(Bounding boxes with keypoints)

========

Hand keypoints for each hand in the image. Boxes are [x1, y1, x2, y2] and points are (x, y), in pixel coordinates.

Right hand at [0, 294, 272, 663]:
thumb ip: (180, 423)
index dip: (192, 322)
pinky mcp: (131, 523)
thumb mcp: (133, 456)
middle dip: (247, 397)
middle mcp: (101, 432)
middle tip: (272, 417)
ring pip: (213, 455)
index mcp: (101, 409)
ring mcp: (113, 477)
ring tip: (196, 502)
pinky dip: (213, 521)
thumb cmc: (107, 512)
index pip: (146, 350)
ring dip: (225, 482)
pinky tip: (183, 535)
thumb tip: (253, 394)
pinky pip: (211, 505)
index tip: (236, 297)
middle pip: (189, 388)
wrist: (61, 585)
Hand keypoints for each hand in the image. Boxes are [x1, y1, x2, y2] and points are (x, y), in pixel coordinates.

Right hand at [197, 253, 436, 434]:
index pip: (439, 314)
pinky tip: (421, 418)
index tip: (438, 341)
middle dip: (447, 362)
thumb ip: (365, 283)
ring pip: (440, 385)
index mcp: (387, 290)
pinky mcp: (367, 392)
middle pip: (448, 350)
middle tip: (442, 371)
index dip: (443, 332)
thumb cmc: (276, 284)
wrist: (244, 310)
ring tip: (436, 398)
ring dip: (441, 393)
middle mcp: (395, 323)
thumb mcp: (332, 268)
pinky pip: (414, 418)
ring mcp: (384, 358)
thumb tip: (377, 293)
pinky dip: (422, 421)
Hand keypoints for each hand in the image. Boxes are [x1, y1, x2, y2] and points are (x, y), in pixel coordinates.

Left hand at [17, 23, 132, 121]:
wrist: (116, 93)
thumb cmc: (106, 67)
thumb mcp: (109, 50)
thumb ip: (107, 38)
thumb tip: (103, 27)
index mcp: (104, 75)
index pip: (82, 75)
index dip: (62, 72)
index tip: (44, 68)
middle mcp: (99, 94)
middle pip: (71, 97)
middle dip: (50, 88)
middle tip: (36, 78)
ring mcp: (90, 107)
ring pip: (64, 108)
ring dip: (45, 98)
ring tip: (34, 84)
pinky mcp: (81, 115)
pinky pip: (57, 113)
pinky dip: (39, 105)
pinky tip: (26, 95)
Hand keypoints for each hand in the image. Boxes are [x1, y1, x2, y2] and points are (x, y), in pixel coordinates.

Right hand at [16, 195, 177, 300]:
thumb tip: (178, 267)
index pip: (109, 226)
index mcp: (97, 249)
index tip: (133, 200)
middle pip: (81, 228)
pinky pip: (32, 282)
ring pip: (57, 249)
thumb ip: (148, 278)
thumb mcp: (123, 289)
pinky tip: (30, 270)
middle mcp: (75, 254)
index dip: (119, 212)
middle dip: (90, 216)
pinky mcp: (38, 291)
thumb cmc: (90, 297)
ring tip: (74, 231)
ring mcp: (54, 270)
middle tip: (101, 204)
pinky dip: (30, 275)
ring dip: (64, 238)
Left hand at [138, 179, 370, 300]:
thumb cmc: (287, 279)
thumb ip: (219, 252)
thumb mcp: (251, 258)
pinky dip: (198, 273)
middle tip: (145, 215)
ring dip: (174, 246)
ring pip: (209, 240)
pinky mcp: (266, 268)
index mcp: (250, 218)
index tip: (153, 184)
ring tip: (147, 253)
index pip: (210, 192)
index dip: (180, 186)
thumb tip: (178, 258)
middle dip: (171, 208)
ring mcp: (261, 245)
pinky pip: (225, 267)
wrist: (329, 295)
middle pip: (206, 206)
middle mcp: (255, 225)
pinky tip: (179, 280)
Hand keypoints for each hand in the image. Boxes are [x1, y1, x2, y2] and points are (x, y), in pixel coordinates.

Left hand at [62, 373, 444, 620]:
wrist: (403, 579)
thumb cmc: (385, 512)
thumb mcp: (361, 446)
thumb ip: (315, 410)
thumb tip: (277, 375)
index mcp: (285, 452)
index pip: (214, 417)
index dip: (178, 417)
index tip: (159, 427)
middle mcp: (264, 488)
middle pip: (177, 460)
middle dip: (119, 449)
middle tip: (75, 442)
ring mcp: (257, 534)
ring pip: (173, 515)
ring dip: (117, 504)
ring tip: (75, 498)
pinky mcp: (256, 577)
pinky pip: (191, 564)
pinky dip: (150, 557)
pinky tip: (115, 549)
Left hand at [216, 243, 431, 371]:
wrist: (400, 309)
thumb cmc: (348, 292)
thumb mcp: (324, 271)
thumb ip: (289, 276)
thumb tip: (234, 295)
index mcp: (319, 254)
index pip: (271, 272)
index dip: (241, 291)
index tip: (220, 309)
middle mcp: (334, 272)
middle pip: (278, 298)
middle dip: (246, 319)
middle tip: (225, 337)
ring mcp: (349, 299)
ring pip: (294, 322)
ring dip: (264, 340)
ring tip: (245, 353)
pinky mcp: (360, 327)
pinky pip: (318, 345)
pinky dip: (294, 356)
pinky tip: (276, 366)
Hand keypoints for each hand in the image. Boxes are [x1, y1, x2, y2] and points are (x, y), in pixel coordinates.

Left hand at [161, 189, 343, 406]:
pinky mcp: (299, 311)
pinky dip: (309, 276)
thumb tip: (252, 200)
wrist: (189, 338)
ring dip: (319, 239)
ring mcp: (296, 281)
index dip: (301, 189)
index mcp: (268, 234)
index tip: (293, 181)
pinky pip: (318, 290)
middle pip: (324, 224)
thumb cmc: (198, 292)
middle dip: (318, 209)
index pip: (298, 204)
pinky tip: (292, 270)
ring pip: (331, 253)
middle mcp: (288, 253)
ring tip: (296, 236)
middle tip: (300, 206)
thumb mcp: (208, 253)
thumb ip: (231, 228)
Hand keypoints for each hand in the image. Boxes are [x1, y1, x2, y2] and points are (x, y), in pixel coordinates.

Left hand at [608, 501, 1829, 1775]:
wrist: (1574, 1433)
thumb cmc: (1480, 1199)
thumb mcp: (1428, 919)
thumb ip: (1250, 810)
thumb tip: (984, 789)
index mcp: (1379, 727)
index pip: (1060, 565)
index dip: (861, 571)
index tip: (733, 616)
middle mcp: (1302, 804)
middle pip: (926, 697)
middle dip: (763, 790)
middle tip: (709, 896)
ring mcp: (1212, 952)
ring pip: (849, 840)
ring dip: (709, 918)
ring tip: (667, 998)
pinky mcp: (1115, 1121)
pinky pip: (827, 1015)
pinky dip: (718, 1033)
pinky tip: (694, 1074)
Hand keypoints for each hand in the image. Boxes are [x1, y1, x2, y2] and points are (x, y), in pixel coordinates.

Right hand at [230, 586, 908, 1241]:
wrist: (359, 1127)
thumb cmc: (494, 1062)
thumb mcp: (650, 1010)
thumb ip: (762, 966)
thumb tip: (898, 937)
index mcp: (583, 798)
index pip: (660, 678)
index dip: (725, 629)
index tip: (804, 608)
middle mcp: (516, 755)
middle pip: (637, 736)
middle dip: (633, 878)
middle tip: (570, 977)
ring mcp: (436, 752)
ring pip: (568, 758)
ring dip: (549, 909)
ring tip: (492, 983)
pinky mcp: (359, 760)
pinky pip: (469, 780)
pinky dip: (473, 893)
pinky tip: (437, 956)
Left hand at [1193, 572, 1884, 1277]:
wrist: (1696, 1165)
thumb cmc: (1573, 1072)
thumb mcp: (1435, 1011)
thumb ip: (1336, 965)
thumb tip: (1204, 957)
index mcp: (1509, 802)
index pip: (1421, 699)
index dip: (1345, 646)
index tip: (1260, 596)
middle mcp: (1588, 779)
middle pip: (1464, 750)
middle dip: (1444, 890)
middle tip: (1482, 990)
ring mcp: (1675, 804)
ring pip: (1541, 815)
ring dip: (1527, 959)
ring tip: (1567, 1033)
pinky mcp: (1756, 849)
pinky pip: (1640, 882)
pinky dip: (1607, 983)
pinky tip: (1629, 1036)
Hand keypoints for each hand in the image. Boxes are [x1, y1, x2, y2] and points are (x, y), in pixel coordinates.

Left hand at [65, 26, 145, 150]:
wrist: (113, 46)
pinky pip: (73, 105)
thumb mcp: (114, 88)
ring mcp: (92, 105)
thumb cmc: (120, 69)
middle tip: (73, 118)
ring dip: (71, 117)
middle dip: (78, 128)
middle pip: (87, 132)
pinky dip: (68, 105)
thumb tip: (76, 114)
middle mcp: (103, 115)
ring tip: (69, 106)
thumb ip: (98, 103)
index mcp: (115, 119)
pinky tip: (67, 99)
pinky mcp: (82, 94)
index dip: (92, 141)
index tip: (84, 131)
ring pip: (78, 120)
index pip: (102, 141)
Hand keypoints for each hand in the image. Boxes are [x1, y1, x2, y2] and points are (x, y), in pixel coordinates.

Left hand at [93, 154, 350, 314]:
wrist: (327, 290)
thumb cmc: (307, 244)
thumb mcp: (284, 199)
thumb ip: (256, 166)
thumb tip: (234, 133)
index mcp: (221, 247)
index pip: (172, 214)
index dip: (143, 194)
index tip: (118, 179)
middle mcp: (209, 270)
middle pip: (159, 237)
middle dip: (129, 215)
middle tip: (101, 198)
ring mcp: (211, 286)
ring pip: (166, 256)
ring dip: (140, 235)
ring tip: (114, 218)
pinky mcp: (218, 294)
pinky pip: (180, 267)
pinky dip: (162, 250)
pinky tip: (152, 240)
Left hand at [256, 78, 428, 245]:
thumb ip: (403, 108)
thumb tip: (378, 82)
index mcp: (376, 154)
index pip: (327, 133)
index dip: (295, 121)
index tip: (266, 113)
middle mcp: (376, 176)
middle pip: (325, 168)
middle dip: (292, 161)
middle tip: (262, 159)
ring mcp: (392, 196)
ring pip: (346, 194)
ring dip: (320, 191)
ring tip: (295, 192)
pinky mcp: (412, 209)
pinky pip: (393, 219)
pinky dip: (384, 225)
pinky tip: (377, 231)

========

## YOUR GOAL
Copy out only the lines of the records above from the one with "wrist: (61, 585)" through the one with "thumb ip: (219, 252)", exactly as they stand, both included.

## WORKED SOLUTION
wrist: (61, 585)
Hand keypoints for each hand in the image. Boxes are [x1, y1, x2, y2] and points are (x, y), in pixel coordinates.

Right hand at [197, 253, 436, 434]:
index pip: (439, 314)
pinky tip: (421, 418)
index tip: (438, 341)
middle dip: (447, 362)
thumb ip: (365, 283)
ring pip: (440, 385)
index mcp: (387, 290)
pinky mcp: (367, 392)
middle pip: (448, 350)
middle tip: (442, 371)
index dip: (443, 332)
thumb cmc: (276, 284)
wrist: (244, 310)
ring tip: (436, 398)
ring dip: (441, 393)
middle mcp: (395, 323)
thumb mcp: (332, 268)
pinky pip: (414, 418)
ring mcp: (384, 358)
thumb tip: (377, 293)
pinky dip: (422, 421)
Hand keypoints for each hand in the image. Boxes are [x1, y1, x2, y2] and points are (x, y), in pixel coordinates.

Left hand at [17, 23, 132, 121]:
wrist: (116, 93)
thumb cmc: (106, 67)
thumb mcp: (109, 50)
thumb ip: (107, 38)
thumb tip: (103, 27)
index mcp: (104, 75)
index pip: (82, 75)
index dip: (62, 72)
index tip: (44, 68)
middle mcp: (99, 94)
middle pip: (71, 97)
middle dip: (50, 88)
middle tip: (36, 78)
ring mcp: (90, 107)
ring pip: (64, 108)
ring dip: (45, 98)
ring tip: (34, 84)
pinky mcp: (81, 115)
pinky pip: (57, 113)
pinky dip: (39, 105)
pinky tip: (26, 95)
Hand keypoints for each hand in the image. Boxes are [x1, y1, x2, y2] and points are (x, y), in pixel coordinates.

Right hand at [16, 195, 177, 300]:
thumb tip: (178, 267)
index pip: (109, 226)
index mcp: (97, 249)
index tip: (133, 200)
middle pip: (81, 228)
pinky pip: (32, 282)
ring pip: (57, 249)
thumb ip: (148, 278)
thumb mcp: (123, 289)
pinky tip: (30, 270)
middle mcp: (75, 254)
index dip: (119, 212)
middle dip: (90, 216)
pinky mcp: (38, 291)
thumb cmc: (90, 297)
ring tip: (74, 231)
ring mcp: (54, 270)
middle tip: (101, 204)
pinky dip: (30, 275)
ring dip: (64, 238)
Left hand at [138, 179, 370, 300]:
thumb cmc: (287, 279)
thumb ip: (219, 252)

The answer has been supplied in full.